* [WORK INSTRUCTIONS]: Starting with the first line of the material and going on through the line that contains "scientific name: Elaeocarpus subvillosus", set down each line word for word.
▬▬▬▬▬▬
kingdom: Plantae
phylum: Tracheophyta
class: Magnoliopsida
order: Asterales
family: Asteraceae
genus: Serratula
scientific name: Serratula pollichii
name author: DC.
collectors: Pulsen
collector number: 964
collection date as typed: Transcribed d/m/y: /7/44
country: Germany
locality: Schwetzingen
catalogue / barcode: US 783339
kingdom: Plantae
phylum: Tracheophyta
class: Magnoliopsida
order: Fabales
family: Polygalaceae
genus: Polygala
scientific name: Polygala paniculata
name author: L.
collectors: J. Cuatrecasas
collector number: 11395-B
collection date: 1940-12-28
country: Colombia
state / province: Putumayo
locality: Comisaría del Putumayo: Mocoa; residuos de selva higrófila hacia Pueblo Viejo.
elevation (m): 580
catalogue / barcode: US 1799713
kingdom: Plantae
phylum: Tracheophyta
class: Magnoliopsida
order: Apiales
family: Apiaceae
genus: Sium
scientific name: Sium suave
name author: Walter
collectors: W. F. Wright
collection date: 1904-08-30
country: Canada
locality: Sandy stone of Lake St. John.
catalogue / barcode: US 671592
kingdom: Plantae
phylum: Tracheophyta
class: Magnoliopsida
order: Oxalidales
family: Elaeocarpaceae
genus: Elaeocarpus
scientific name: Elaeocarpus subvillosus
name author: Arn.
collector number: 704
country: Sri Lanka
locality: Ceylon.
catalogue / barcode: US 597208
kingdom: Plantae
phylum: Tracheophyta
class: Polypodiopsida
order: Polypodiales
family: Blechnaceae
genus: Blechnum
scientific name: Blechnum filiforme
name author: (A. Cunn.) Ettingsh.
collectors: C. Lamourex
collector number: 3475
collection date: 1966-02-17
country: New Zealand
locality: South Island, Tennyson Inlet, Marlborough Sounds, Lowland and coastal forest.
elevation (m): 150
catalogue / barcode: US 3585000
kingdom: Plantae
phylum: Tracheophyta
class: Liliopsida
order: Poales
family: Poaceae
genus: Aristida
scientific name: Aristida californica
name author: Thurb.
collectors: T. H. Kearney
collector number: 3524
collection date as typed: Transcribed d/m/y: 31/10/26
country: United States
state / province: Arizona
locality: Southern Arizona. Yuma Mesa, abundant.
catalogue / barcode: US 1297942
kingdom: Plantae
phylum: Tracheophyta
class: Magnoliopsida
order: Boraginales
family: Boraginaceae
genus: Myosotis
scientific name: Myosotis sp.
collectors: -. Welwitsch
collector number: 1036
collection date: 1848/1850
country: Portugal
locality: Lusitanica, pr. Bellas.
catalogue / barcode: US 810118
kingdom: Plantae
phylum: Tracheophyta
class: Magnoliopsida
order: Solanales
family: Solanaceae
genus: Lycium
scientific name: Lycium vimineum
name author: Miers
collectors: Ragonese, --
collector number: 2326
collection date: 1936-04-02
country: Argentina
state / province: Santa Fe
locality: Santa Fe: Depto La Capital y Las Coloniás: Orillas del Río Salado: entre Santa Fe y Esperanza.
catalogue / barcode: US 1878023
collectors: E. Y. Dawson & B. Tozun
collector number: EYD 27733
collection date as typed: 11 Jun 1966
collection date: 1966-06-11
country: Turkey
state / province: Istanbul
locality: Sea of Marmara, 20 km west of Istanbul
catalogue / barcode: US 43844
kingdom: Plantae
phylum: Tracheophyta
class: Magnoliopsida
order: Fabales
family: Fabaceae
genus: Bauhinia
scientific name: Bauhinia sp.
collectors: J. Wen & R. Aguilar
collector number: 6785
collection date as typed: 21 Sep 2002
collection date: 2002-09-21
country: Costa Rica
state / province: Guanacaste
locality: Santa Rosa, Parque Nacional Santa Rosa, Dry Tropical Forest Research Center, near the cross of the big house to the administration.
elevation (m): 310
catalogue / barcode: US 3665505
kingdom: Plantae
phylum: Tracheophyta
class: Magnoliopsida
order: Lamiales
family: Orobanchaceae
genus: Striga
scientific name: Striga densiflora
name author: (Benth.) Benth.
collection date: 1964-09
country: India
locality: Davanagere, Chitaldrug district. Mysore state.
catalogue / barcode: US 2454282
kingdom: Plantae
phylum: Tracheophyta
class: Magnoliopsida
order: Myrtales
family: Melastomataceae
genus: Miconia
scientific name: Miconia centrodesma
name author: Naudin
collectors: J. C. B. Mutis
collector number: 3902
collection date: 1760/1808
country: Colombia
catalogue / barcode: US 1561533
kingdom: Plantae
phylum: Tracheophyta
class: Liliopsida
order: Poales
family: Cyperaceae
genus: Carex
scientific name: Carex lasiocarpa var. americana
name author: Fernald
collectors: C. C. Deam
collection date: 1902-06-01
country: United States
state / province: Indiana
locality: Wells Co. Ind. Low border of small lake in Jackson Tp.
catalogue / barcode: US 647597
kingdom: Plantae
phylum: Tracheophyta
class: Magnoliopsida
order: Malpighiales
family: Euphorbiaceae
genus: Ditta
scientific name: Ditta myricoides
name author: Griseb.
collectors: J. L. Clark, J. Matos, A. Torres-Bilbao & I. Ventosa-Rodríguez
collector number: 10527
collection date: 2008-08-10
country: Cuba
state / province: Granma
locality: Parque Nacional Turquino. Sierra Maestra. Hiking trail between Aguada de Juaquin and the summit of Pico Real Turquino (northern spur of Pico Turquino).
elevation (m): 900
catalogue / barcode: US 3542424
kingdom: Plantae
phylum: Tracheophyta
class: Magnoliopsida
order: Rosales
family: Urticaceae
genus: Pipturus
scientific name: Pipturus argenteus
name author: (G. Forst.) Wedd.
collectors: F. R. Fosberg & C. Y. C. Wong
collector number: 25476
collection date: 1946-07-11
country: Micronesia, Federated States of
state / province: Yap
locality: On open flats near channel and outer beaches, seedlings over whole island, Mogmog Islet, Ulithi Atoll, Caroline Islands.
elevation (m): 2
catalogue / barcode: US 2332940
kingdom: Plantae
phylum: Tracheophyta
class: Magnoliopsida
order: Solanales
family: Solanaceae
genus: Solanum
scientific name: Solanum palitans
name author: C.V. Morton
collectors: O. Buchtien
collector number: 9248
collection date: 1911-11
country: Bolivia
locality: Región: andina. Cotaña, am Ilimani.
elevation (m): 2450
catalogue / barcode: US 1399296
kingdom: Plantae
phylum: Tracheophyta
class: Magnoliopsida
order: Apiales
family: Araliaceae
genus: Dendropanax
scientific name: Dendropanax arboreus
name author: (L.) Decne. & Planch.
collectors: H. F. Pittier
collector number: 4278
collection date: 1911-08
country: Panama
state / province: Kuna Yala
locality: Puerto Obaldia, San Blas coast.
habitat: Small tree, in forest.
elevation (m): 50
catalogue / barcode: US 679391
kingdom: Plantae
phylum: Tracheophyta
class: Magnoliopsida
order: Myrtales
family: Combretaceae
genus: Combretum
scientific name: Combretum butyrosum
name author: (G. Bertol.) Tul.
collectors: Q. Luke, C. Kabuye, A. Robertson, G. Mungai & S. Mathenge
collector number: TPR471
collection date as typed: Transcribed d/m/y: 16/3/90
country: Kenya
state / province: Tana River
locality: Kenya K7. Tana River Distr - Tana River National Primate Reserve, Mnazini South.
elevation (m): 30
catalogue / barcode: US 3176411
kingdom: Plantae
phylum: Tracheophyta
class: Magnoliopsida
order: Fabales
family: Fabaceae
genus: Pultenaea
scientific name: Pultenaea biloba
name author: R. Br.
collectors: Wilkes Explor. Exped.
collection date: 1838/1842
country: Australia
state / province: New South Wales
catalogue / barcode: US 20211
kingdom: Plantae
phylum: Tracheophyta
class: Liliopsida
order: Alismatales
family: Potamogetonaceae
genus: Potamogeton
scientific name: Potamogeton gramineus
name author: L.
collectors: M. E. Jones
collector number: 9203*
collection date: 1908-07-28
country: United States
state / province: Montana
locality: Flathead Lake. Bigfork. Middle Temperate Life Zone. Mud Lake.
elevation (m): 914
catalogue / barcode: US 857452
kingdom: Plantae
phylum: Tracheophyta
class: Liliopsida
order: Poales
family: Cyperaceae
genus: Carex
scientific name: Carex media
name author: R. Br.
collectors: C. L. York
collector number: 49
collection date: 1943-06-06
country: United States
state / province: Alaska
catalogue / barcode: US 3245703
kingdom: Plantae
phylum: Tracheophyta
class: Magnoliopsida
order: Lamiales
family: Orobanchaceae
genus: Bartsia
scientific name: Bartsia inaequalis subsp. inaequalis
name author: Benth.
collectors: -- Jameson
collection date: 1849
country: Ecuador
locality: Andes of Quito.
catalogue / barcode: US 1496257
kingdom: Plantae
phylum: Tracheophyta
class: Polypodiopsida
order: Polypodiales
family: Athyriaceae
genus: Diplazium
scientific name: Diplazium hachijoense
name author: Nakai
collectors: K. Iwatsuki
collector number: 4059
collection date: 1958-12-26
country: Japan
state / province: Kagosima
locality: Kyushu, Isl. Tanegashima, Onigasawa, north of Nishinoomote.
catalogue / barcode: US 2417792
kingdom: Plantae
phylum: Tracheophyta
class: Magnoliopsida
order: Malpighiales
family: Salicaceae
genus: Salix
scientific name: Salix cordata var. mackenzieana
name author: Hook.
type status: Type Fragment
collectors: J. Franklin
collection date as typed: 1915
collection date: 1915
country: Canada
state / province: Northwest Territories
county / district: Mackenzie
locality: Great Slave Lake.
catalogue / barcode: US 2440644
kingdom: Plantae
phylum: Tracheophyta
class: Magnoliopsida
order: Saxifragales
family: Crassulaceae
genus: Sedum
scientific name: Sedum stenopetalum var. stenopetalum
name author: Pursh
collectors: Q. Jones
▬▬▬▬▬▬
* [RESULT OF THIS EXERCISE]:
kingdom: Plantae
phylum: Tracheophyta
class: Magnoliopsida
order: Asterales
family: Asteraceae
genus: Serratula
scientific name: Serratula pollichii
name author: DC.
collectors: Pulsen
collector number: 964
collection date as typed: Transcribed d/m/y: /7/44
country: Germany
locality: Schwetzingen
catalogue / barcode: US 783339
kingdom: Plantae
phylum: Tracheophyta
class: Magnoliopsida
order: Fabales
family: Polygalaceae
genus: Polygala
scientific name: Polygala paniculata
name author: L.
collectors: J. Cuatrecasas
collector number: 11395-B
collection date: 1940-12-28
country: Colombia
state / province: Putumayo
locality: Comisaría del Putumayo: Mocoa; residuos de selva higrófila hacia Pueblo Viejo.
elevation (m): 580
catalogue / barcode: US 1799713
kingdom: Plantae
phylum: Tracheophyta
class: Magnoliopsida
order: Apiales
family: Apiaceae
genus: Sium
scientific name: Sium suave
name author: Walter
collectors: W. F. Wright
collection date: 1904-08-30
country: Canada
locality: Sandy stone of Lake St. John.
catalogue / barcode: US 671592
kingdom: Plantae
phylum: Tracheophyta
class: Magnoliopsida
order: Oxalidales
family: Elaeocarpaceae
genus: Elaeocarpus
scientific name: Elaeocarpus subvillosus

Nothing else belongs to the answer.